One of the most significant consequences of the COVID-19 global pandemic has been the manner in which it has dislocated this rhetoric of personal responsibility and individual choice, enabling instead a less punitive language towards the sick and unemployed. Through various policies including free access to childcare and doubling of the unemployment benefit, the Australian government has, in effect, acknowledged the importance of addressing the social determinants of health in order to protect the nation from the social, economic and health consequences of national and global responses to the health crisis. Increases in the JobSeeker payments have allowed people to pay rent, access three meals a day and buy fresh fruits and vegetables, as reported in a national survey conducted by ACOSS (ACOSS, 2020). From a health perspective, this highlights that the health choices people make are strongly determined by budgetary concerns rather than poor health literacy or poor health habits. Prior to the pandemic, social problems such as homelessness were often regarded as ‘wicked problems’ due to the complexity and interactions between causal factors, conflicting policy objectives and disagreement over the appropriate solution. The advent of COVID-19 saw Federal and State governments working together to provide short-term accommodation to more than 7000 homeless people in Australia (Knight, 2020).

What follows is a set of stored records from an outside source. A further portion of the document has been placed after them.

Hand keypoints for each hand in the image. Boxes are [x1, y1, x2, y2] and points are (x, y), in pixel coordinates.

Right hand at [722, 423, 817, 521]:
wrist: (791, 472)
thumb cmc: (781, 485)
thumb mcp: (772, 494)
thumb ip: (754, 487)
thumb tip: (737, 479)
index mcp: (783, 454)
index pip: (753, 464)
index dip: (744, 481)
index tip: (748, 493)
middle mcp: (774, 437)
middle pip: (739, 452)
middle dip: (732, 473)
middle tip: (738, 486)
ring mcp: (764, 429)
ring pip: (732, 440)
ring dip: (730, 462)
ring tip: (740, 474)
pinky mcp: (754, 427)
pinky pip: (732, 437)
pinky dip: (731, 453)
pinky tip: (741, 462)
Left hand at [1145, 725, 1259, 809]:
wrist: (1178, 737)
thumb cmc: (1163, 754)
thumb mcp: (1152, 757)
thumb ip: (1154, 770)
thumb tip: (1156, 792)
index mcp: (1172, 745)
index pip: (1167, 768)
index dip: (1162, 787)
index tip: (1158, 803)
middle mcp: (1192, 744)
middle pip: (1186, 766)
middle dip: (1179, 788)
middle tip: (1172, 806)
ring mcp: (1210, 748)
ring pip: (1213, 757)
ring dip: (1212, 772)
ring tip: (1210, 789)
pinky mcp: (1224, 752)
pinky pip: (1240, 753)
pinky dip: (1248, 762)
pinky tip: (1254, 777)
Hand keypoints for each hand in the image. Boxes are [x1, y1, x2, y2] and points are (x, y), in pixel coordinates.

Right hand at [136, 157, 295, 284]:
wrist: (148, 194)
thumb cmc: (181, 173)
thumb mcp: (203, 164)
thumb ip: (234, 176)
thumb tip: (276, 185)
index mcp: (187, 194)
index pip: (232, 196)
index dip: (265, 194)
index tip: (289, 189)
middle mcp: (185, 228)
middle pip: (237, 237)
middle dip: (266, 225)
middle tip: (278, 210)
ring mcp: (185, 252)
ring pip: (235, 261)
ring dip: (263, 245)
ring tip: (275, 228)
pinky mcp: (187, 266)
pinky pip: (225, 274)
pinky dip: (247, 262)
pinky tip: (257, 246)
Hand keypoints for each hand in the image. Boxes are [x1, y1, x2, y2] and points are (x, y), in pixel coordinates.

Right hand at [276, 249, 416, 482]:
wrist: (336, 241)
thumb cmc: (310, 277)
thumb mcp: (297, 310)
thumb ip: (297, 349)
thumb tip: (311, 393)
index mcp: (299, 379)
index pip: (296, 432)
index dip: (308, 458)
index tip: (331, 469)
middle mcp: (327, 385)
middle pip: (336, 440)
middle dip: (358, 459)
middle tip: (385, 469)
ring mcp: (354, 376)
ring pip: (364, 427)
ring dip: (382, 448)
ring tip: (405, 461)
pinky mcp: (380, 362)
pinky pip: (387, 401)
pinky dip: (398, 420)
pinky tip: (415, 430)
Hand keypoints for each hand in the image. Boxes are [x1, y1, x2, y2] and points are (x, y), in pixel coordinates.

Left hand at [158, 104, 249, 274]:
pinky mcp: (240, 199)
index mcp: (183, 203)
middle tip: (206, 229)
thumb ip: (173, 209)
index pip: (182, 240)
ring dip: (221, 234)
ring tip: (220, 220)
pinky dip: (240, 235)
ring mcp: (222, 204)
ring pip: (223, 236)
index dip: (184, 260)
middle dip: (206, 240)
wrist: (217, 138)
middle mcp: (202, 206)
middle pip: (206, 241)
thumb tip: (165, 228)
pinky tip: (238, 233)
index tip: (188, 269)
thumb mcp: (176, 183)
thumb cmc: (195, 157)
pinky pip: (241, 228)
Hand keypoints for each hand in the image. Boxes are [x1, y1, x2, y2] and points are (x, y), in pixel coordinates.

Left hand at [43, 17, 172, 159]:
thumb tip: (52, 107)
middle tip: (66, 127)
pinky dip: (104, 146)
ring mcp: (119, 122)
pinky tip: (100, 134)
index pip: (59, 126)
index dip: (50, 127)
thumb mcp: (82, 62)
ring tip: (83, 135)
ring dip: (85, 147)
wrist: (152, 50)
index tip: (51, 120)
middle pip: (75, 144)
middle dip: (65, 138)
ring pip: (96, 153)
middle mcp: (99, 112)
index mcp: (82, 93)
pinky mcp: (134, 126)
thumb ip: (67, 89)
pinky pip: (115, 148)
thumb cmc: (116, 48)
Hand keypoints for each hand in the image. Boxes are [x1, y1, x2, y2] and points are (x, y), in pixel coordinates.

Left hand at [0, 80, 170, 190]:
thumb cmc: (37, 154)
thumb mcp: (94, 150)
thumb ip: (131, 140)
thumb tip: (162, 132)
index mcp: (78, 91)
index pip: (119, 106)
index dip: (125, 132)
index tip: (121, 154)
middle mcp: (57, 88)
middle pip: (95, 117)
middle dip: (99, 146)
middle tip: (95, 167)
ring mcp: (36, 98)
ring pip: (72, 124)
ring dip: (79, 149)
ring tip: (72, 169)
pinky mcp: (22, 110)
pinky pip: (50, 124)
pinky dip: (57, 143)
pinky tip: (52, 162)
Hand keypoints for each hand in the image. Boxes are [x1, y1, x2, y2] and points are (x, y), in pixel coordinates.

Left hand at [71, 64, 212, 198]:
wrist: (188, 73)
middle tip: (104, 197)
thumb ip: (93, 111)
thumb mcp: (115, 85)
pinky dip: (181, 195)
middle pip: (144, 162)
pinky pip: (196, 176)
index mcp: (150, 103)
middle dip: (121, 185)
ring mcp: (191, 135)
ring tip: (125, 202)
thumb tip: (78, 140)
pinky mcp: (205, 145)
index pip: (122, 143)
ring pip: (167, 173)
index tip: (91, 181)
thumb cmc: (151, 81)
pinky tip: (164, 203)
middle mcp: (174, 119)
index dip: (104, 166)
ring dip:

The government has also put a moratorium on rental evictions for 6 months to prevent a short-term spike in homelessness. This assistance to renters, the homeless and the unemployed has shown that often, these ‘wicked problems’ are portrayed as unsolvable because of the politics and political implications of addressing the root causes of many of these social policy challenges (McConnell, 2018). In time of crisis, protecting political reputation, controlling agendas and carving out particular ideological trajectories may not be as important as the leverage gained from demonstrating an ability to control and manage risks. However, finding long-term solutions to key social determinants of health in Australia will ultimately be the measure by which the success of the government’s response to COVID-19 pandemic will be judged. In the meantime, the brief respite from market driven, neoliberal agendas and narratives in response to the pandemic challenge decades of government dogma on the primacy of the individual and the supremacy of market solutions to complex social, economic and health challenges. It has also exposed the impact of these decades of neglect and omission of the fundamental causes of health inequalities in Australia.